We also found that the CCHa1 pathway, while important in transmitting mechanosensory information, has no effect on how easily flies wake when exposed to heat, suggesting that different sensory modalities such as vibration and temperature can be discrete. Finally, we showed that a high-protein diet also improved sleep quality in mice, making them more resistant to mechanical perturbations. We are now testing whether a similar signaling pathway is involved in mice.

HMNews: What do these results tell you?

Well, we know from other research that when animals are starving, they suppress sleep in order to forage. By contrast, when they are satiated, and especially when they are satiated with protein, they tend to sleep more. Now, we’ve shown that when there is more protein in the diet, the animals also sleep more deeply and become less responsive. This suggests that if the animals do not need to forage, they can separate from the environment and hide somewhere to sleep, which may be safer. More broadly, our study suggests that dietary choices influence sleep quality. We can now explore this link in humans to understand how diet can be manipulated to improve sleep.

HMNews: Is there anything about sleep that you think people often misunderstand?

Rogolja: One thing that I think people have to realize is that what we feel and what happens in our bodies doesn’t have to be the same. In our research, we’ve found that it’s possible to separate the feeling of sleepiness from the need for sleep — some sleep-deprived animals don’t necessarily feel sleepy, which we can tell they are because they didn’t sleep more in order to catch up on sleep afterwards. The deprivation stopped, but these animals died from lack of sleep.

This means that even if we can trick ourselves into not feeling sleepy, lack of sleep can still have negative effects on our bodies – for example, if you ingest a substance that makes you feel awake, the same amount of oxidation will occur in your gut.

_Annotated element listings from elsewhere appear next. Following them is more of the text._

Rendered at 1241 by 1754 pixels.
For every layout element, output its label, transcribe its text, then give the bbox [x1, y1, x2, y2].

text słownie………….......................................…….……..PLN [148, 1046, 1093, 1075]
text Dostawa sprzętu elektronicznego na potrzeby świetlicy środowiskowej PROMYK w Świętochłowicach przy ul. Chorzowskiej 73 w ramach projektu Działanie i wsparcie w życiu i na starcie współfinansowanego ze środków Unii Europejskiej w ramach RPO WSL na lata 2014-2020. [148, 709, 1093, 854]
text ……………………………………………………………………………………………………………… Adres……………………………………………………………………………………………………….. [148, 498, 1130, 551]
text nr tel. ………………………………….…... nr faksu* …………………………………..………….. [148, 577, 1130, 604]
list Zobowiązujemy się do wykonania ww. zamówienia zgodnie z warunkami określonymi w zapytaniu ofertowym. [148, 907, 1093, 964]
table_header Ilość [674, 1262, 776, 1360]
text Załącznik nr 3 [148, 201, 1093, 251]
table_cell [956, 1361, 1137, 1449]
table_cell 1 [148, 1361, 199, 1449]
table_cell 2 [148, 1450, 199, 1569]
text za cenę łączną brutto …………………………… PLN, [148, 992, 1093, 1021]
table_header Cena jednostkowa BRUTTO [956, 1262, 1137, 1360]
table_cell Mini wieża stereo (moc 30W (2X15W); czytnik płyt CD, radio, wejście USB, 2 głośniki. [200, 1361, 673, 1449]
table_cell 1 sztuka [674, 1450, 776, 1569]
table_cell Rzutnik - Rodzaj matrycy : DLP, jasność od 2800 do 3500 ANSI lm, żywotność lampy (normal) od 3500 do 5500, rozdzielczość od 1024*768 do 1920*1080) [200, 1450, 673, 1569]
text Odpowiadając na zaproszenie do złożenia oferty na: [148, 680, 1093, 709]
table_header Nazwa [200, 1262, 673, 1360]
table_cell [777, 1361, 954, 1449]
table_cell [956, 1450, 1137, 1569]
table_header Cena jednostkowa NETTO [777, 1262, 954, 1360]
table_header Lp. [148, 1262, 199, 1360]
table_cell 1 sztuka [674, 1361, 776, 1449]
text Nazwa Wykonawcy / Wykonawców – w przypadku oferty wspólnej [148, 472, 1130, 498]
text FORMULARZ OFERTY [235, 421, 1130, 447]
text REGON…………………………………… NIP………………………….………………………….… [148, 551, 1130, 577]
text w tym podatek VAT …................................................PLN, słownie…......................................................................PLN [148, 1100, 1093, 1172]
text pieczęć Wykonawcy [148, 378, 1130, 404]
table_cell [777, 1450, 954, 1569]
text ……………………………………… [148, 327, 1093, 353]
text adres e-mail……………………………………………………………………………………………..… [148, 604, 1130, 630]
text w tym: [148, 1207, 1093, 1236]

People may say they’re fine with only a few hours of sleep a night, but they only mean they can get through the day. Their bodies still register a lack of sleep. We can’t really know what’s going on in our bodies as a result of sleep deprivation, and we probably need more sleep than we think.

References: “A Peptide Secreted in the Gut Prevents Excitation from Sleep” By Iris Titus, Aline Yoginovich, Alexandra Vaccaro, Keshi Nambara, Pavel Gorelik, Ofer Mazur, and Dragana Rogolja, Mar. 22, 2023, Available Here. cell.
DOI: 10.1016/j.cell.2023.02.022

Reference: “Lack of Sleep Can Cause Death Through Accumulation of Reactive Oxygen Species in the Gut” by Alexandra Vaccaro, Yusuf Kaplan-Durr, Keshi Nambara, and Elizabeth A. Paulina, Cindy Lane, and Michael E. cell.
DOI: 10.1016/j.cell.2020.04.049

Additional authors on the 2023 Cell paper include Alen Juginović, Alexandra Vaccaro, Keishi Nambara, Pavel Gorelik, and Ofer Mazor of HMS.

The research was supported by the New York Stem Cell Foundation National Institutes of HealthPew Scholars Program in Biomedical Sciences.